Размер шрифта
-
+

Улей - стр. 47

– Что за странный вопрос? – хрипло смеется Диана. Отстраненно поглядывает на циферблат наручных часов и хмурится. – Знаешь, у меня времени сегодня совсем в обрез…

– Кто я? – грубо чеканит, обращая взгляд к отцу. – Кто я есть? И есть ли «я» вообще?

– Адам…

– Откуда это имя, папа? Я думал, что у меня есть хоть что-то… – издает горький смешок и резко склоняется над столом. Сверлит отца взглядом. – Я внушал сотням и тысячам, кто такой Адам Титов. Я был им! Я гордился тем, кто я есть. А сейчас… Оказывается, я и не Титов вовсе. Что у меня осталось, папа? Что из громкого «Титов Адам Терентьевич» мое? Скажи мне, черт возьми!

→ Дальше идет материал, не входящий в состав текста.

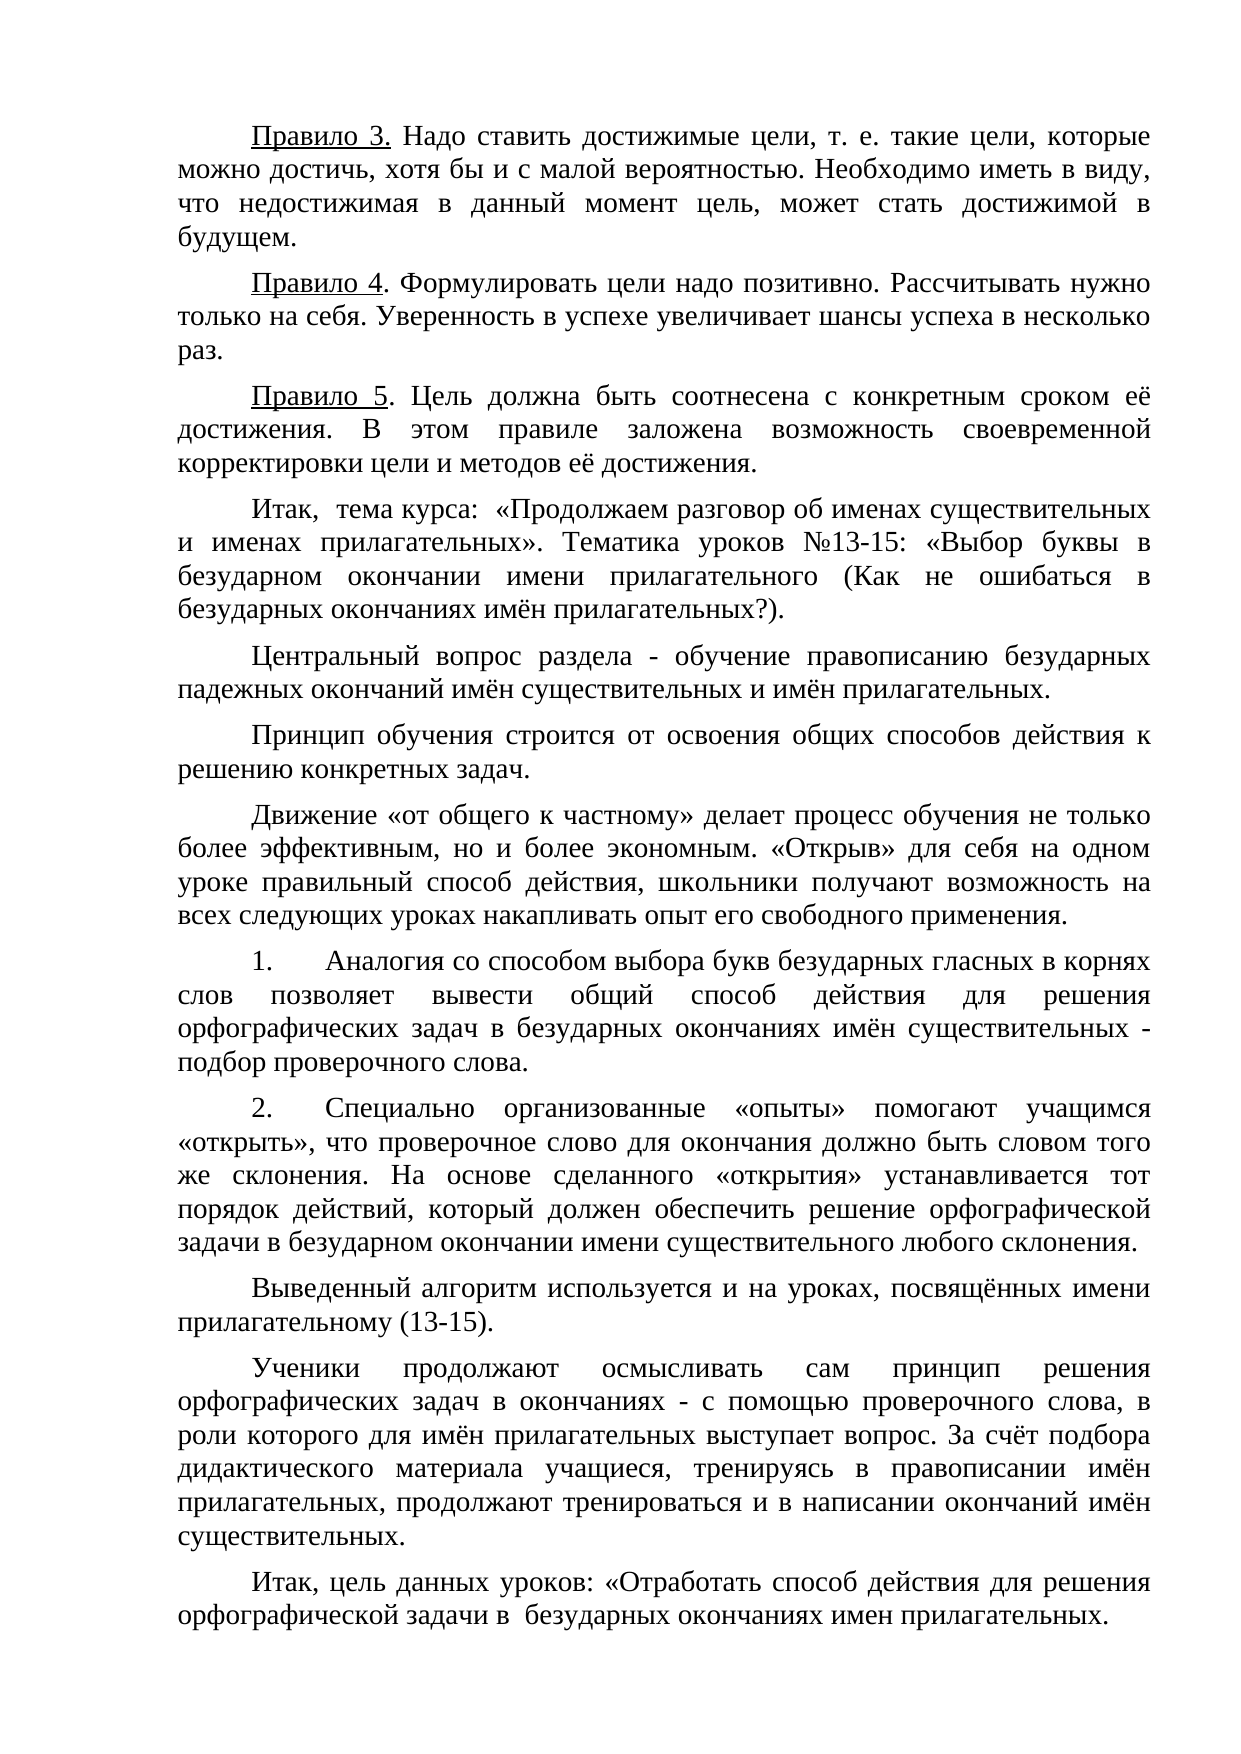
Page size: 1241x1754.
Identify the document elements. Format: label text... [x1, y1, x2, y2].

text Принцип обучения строится от освоения общих способов действия к решению конкретных задач. [177, 717, 1152, 784]
list Специально организованные «опыты» помогают учащимся «открыть», что проверочное слово для окончания должно быть словом того же склонения. На основе сделанного «открытия» устанавливается тот порядок действий, который должен обеспечить решение орфографической задачи в безударном окончании имени существительного любого склонения. [177, 1090, 1152, 1258]
text Движение «от общего к частному» делает процесс обучения не только более эффективным, но и более экономным. «Открыв» для себя на одном уроке правильный способ действия, школьники получают возможность на всех следующих уроках накапливать опыт его свободного применения. [177, 797, 1152, 931]
text Правило 5. Цель должна быть соотнесена с конкретным сроком её достижения. В этом правиле заложена возможность своевременной корректировки цели и методов её достижения. [177, 378, 1152, 478]
text Правило 4. Формулировать цели надо позитивно. Рассчитывать нужно только на себя. Уверенность в успехе увеличивает шансы успеха в несколько раз. [177, 265, 1152, 365]
text Выведенный алгоритм используется и на уроках, посвящённых имени прилагательному (13-15). [177, 1270, 1152, 1337]
text Ученики продолжают осмысливать сам принцип решения орфографических задач в окончаниях - с помощью проверочного слова, в роли которого для имён прилагательных выступает вопрос. За счёт подбора дидактического материала учащиеся, тренируясь в правописании имён прилагательных, продолжают тренироваться и в написании окончаний имён существительных. [177, 1350, 1152, 1551]
list Аналогия со способом выбора букв безударных гласных в корнях слов позволяет вывести общий способ действия для решения орфографических задач в безударных окончаниях имён существительных - подбор проверочного слова. [177, 943, 1152, 1078]
text Правило 3. Надо ставить достижимые цели, т. е. такие цели, которые можно достичь, хотя бы и с малой вероятностью. Необходимо иметь в виду, что недостижимая в данный момент цель, может стать достижимой в будущем. [177, 118, 1152, 252]
text Итак, тема курса: «Продолжаем разговор об именах существительных и именах прилагательных». Тематика уроков №13-15: «Выбор буквы в безударном окончании имени прилагательного (Как не ошибаться в безударных окончаниях имён прилагательных?). [177, 491, 1152, 625]
text Итак, цель данных уроков: «Отработать способ действия для решения орфографической задачи в безударных окончаниях имен прилагательных. [177, 1564, 1152, 1631]
text Центральный вопрос раздела - обучение правописанию безударных падежных окончаний имён существительных и имён прилагательных. [177, 638, 1152, 705]
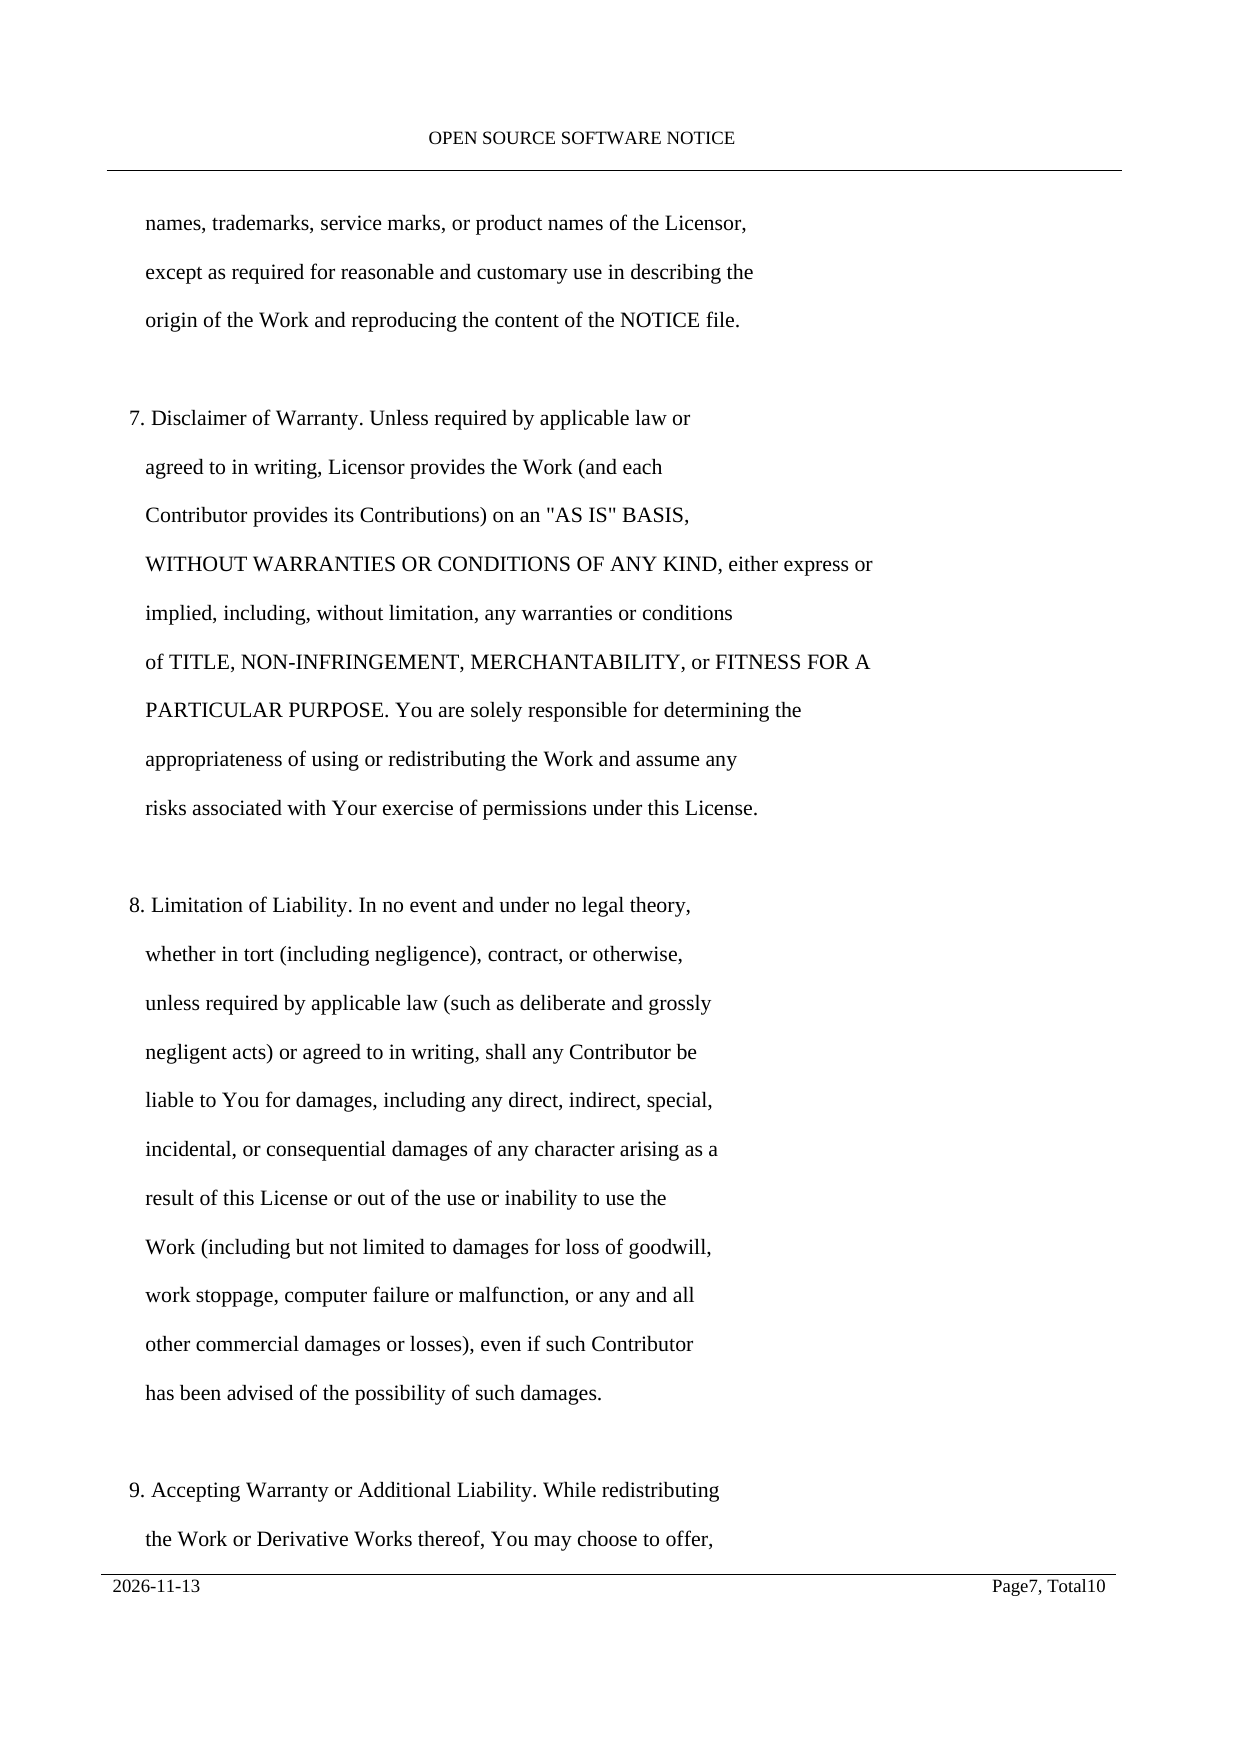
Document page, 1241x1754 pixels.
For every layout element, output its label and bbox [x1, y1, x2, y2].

text [112, 206, 1128, 1555]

Сцепленные ладони Дианы с глухим стуком опускаются на стеклянную поверхность стола, и Адам молниеносно следует за ней взглядом. Видит полнейшее замешательство на миловидном лице женщины и осознает, что она выпадает из их диалога по причинам своей неосведомленности и бесполезности.

Тогда он устремляет свой пристальный взор на дядю Марка. Обрывки далеких воспоминаний раздирают его сознание.

«Он весь в отца! Из него ничего не выйдет!»

«Все бесполезно, Терентий. Гены пальцем не размажешь».

– Не молчи, – подернутый отчаянием взгляд теряет свою уверенность, невзирая на то, что голос звучит твердо. – Говори, дядя. Я же знаю, тебе есть, что сказать.

Квадратная челюсть мужчины выделяется отчетливее, когда он, в порыве откровенного недовольства, с силой стискивает зубы.

– Марк, – предупреждающе окликает брата Терентий Дмитриевич.

Тот отрывисто выдыхает и, прижимая к губам кулак, отводит взгляд в сторону.

– Это не моя история.

– Какого черта? Что вы скрываете?

– Ничего не скрываем. Ты – мой сын. Всегда был им, и всегда будешь.

Адам непреклонно качает головой.

– А вот я так больше не считаю. Мне нужна правда, а не твои дурацкие сантименты.

– Откуда эти мысли, Адам? – снова вступает в диалог Диана, будто ощущая, что его равновесие утекает, как сквозь пальцы вода. – Конечно же, ты – Титов, – не разделяя всеобщей нервозности, спокойно заявляет она и сжимает ладонь племянника своими теплыми руками.

Только на самом деле она не стремится понять его. Просто пытается приглушить его гнев. Адам не раз замечал в поведении Дианы подобные хитрости. Иногда он даже умышленно шел у нее на поводу. Но сейчас ему не до Дианы.

– Все не так просто, – смотрит на непробиваемо-страдальческую мину отца и снова задыхается злостью. – Кто я, папа? Ответь же мне, наконец!

– Я уже ответил. Ты – мой сын. Титов Адам Терентьевич.

Адам прикрывает глаза большим и указательным пальцами. Растирает их, скрипя зубами. А затем, шумно вдыхая через нос, с силой бьет ладонью по столу, вызывая гулкие вибрации по всему его периметру.

– Это ложь! Теперь я знаю. Господи, да как я сам не догадывался…

– Адам, прошу тебя…

– Не проси меня, чтобы я успокоился! Сейчас не проси. Ты не имеешь на это никакого права! Теперь-то я точно буду поступать так, как посчитаю нужным. Я не обязан держать перед тобой ответ!

– Не говори так, Адам. Ничего не изменилось…

– Я хочу знать, кто я есть…

– Ты – Титов, – ледяной тон Марка Дмитриевича каким-то невообразимым способом пригвождает всех присутствующих к местам. Вынуждает замолчать и застыть в оцепенении. – Адамом тебя назвал Терентий. Он же был первым, кто взял тебя на руки. Но он действительно не приходится тебе биологическим отцом. Это часть той правды, которая тебе нужна.